I tried to introduce the fractional part, but it didnt help me. Next, I considered an inequality to create a bound, but that too was in vain. Next I found out that $\lfloor x \rfloor = \lfloor x/2 \rfloor +\lfloor x+1/2 \rfloor$. I applied this, but as all were as a sum, it became hard for me to cancel out and it made my work difficult. Now the next problem is about the square root in the box. I once saw in an example that
$$\lfloor \sqrt{n}+ \sqrt{n+1} \rfloor = \sqrt{4n+1}$$
Now even if this may seem useful, I cannot understand how to remove the $\lfloor \sqrt{n+1} \rfloor $ from the identity. Any help would be helpful!

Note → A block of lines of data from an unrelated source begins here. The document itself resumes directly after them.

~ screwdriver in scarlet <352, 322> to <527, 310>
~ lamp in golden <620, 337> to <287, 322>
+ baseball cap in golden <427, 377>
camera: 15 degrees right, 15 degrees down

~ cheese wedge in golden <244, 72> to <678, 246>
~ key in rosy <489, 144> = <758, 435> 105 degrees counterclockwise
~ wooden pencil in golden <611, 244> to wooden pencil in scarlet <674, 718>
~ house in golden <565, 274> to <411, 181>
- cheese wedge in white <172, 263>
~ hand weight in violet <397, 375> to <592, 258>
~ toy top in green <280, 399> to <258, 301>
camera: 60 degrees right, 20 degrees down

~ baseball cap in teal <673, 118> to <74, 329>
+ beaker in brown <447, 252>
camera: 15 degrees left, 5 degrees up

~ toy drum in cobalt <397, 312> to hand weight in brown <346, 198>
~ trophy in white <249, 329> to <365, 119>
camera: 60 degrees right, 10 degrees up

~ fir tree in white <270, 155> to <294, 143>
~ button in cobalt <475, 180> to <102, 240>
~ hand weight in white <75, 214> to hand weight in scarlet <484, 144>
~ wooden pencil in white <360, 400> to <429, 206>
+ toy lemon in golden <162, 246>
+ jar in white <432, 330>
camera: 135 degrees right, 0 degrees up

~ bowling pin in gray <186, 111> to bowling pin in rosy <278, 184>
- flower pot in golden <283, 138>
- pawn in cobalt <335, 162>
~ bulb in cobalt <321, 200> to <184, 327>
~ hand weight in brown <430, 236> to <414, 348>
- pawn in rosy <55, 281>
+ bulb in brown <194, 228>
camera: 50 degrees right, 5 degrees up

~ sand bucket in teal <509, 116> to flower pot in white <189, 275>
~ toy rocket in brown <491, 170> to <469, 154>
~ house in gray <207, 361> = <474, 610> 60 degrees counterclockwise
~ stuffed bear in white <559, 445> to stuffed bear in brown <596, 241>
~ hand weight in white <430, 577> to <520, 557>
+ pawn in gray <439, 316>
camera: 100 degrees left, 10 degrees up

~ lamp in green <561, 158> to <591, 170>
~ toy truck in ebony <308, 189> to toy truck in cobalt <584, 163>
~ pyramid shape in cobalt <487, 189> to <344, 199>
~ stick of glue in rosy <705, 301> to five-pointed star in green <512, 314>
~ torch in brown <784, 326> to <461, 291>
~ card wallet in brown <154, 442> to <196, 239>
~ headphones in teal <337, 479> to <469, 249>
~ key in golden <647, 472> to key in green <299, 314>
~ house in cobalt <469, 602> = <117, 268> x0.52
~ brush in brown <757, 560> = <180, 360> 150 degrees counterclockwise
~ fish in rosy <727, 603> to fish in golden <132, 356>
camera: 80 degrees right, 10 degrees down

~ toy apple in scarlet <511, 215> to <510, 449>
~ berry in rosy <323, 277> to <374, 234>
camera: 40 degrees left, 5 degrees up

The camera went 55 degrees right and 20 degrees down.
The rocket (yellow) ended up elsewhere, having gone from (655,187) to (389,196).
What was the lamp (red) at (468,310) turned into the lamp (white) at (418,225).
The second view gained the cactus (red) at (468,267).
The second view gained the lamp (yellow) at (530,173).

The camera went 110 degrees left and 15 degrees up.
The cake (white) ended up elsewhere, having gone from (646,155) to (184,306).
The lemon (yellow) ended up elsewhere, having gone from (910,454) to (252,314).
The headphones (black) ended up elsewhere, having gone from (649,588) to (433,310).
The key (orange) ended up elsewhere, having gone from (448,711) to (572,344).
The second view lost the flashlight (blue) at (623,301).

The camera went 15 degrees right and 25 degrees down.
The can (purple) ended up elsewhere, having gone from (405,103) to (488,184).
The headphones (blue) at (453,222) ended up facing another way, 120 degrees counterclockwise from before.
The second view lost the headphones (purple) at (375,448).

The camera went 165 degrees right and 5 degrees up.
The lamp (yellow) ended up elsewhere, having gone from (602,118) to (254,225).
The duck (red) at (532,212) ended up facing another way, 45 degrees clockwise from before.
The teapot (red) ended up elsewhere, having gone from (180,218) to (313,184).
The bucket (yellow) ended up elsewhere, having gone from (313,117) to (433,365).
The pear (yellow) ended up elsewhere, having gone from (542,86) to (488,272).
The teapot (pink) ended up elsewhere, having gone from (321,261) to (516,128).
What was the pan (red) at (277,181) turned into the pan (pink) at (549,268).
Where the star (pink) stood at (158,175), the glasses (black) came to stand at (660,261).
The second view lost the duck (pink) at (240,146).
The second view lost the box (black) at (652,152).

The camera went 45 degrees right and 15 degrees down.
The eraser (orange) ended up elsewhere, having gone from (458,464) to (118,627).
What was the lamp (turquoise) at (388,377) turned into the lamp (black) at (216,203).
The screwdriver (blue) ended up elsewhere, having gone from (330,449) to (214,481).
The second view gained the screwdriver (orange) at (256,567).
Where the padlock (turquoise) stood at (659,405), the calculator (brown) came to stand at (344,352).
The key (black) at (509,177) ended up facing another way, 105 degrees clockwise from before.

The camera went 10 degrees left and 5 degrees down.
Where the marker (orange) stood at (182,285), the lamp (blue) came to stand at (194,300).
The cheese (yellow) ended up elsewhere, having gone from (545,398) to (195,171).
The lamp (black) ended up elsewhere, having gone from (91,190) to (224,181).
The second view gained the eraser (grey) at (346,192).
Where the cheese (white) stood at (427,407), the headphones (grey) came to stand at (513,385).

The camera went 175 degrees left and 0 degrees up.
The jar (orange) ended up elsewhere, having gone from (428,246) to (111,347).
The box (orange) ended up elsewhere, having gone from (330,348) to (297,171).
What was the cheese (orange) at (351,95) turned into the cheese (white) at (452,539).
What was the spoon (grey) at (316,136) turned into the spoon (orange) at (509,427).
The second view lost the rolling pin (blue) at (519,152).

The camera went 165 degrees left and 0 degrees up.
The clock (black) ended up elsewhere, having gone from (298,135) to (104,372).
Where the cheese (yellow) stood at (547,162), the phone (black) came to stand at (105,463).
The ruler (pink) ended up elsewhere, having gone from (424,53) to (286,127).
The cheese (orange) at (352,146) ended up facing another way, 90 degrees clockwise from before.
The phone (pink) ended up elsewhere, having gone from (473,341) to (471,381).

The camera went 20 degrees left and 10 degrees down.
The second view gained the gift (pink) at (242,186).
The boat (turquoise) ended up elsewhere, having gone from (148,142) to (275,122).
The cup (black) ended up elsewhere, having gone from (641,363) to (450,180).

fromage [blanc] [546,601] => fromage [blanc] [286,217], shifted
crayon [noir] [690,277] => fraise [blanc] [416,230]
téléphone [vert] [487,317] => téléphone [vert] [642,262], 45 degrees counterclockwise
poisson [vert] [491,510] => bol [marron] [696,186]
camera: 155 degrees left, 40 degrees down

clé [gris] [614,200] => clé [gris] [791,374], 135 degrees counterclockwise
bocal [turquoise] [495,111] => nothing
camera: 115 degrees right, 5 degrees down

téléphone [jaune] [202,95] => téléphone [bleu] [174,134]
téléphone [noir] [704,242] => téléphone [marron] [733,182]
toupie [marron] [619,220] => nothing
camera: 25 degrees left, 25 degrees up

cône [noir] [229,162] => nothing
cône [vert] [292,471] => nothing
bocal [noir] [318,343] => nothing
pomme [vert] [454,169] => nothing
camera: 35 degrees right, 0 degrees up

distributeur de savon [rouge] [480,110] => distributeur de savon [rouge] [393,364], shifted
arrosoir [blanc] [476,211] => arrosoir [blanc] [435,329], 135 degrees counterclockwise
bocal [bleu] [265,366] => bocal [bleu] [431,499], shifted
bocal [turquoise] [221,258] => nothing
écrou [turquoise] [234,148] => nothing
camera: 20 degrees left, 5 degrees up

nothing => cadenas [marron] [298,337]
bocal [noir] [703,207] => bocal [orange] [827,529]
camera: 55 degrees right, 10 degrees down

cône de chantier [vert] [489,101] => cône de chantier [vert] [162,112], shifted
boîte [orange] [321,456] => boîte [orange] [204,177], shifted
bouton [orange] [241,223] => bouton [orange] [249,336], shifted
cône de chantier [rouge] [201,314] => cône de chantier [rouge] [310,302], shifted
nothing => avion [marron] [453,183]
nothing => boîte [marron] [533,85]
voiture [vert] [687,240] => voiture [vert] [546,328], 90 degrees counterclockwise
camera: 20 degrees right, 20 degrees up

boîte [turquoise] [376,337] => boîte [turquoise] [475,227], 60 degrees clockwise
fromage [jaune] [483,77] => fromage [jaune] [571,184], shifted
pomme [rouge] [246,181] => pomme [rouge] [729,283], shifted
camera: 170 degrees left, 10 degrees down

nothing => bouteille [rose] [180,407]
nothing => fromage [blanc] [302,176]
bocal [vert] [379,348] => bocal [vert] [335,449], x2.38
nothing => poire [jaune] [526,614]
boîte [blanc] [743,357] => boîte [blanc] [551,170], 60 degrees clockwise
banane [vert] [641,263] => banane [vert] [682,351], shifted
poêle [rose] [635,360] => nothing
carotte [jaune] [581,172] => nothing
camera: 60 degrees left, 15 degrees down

Since $\lfloor \sqrt{n}\rfloor^2$ and $\lfloor \sqrt{n}\rfloor$ have the same parity it suffices to show the following identity $$\sum_{k=1}^n\lfloor n/k\rfloor=2\sum_{k=1}^{\lfloor \sqrt{n}\rfloor} \lfloor n/k\rfloor-\lfloor \sqrt{n}\rfloor^2. $$ See Hurkyl's answer to Simplifying $\sum_{i=1}^n{\lfloor \frac{n}{i} \rfloor}$?
In other words, in a direct way, $$\begin{align} \sum_{k=1}^n \lfloor n/k \rfloor &= \sum_{j,k} [1 \leq j] [1 \leq k] [jk \leq n]\\ &=\underbrace{\sum_{j\not=k} [1 \leq j] [1 \leq k] [jk \leq n]}_{\text{even}}+\sum_{j=k} [1 \leq j] [1 \leq k] [jk \leq n]\\ &\equiv \sum_{j=k} [1 \leq j] [1 \leq k] [jk \leq n] =\lfloor \sqrt{n}\rfloor\pmod{2}\end{align}$$ where $[P]$ is $1$ if $P$ is true, and $0$ if false.